Olinda recebeu uma das melhores edições do festival Mimo, o encontro de música do mundo que é realizado há onze anos na cidade pernambucana e em outras três regiões (Ouro Preto, Paraty e Tiradentes). Um dos melhores em termos de programação, mas não só. O conjunto de traços que fazem do projeto da produtora Lu Araújo um evento fora dos padrões ficou mais evidente, transcendendo à condição de entretenimento. Artistas levaram suas plateias a lugares pelos quais, talvez, elas nunca imaginaram passar.
Onze anos permitem um olhar mais clínico. O Mimo, apesar de pressões de ordem comercial que pode ter sofrido, não desistiu de apostar em culturas e povos fora do eixo que delimitou a música pop. Ao contrário, fez desta diretriz uma marca. E, quando esta marca vinga em seus extremos, acontece o que aconteceu quando o grupo do africano Bassekou Kouyate apareceu no palco do Parque do Carmo; quando os escoceses da James Duncan Mackenzie Band ocuparam o Seminário de Olinda ou quando o catalão Jordi Savall tomou a frente do altar da Igreja da Sé.

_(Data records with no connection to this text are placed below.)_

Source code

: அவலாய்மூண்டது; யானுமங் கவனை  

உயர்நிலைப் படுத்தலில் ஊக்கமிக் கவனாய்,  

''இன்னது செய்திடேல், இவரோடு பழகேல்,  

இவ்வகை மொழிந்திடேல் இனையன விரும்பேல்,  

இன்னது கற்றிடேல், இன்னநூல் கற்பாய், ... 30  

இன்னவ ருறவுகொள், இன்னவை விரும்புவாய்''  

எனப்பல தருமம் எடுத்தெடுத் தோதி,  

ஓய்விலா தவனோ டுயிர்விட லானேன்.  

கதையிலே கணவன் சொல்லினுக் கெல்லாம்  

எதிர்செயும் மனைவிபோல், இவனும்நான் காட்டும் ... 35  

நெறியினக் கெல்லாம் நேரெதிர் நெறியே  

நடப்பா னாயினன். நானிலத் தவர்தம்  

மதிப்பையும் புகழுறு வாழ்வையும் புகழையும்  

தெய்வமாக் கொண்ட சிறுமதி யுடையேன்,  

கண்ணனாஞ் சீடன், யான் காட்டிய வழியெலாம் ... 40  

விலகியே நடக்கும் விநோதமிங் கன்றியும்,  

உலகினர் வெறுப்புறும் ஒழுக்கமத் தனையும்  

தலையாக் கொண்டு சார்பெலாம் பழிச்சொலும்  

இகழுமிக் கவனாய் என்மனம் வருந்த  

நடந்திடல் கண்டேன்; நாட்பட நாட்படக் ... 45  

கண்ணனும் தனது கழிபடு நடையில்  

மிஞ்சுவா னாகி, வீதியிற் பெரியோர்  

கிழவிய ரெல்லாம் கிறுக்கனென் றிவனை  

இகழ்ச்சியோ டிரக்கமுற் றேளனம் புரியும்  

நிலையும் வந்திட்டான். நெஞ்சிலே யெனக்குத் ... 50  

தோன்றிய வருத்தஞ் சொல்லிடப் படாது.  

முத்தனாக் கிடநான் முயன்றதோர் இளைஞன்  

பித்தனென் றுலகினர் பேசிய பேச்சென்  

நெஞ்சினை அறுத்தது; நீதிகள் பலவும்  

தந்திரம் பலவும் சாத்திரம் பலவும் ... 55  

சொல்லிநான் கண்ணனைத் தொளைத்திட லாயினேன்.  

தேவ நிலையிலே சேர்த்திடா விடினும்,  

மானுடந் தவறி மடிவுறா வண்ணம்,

Bassekou veio do Mali, na África Ocidental. Ao lado da mulher, filhos, irmãos e um sobrinho, aparece sorridente, vestindo uma túnica alegre e levando nas mãos o ngoni como se fosse a própria alma, um instrumento estreito de madeira e três cordas, do qual os africanos têm registros desde 1352. Um de seus filhos toca o ngoni baixo e outro faz o ngoni base. A mulher canta a seu lado em dialetos africanos e, ao fundo, ficam dois percussionistas. Não há guitarra, baixo, teclado nem bateria, mas o som se espalha com a força de uma big band. Bassekou usa pedais de guitarra em seus solos, incluindo o wah wah de Jimi Hendrix em Voodoo Child.
Em quinze segundos de show, sua família cria uma atmosfera mântrica à qual o público se entrega mesmo sem conhecer uma única canção. Bassekou derruba a máxima que os patrocinadores criaram em algum momento, pela qual só nomes de apelo comercial podem ocupar as praças públicas. Já eram quase 2h da manhã quando o show acabou. Ele voltou, fez o bis e se retirou de novo, mas a plateia queria mais e continuou na praça até um temporal dispersar a multidão.
James Duncan é um jovem escocês que integra o que tem sido chamado de nova cena do folk contemporâneo. Seu instrumento principal é a gaita de fole, amparada por trio de piano, violino e violão de aço. O que ele faz é levar a tradição dos gaitistas galeses e escoceses para o universo da canção, ainda que se trate de um grupo instrumental. Suas melodias saem como temas cinematográficos. O impacto de um timbre de muitas gaitas em uma cria um deslumbramento que a plateia sentada nos bancos de fiéis do Seminário de Olinda guardava para os aplausos. Na última nota, um grito puxava outros e uma massa de palmas deixava os músicos sensibilizados.
Jordi Savall faz música medieval, barroca, clássica e renascentista. É um especialista em violas da gamba e tem a seu lado um harpista barroco e um violonista que empunha a ancestral vihuela. Sua música é sutil, com um volume baixo e exigente, mas a viagem que proporciona é distante. As pessoas o seguem até o final com um silêncio de devoção que afirma outra constatação: o festival formou em Olinda uma plateia de excelência.
As informações são do jornal O Estado de S. Paulo.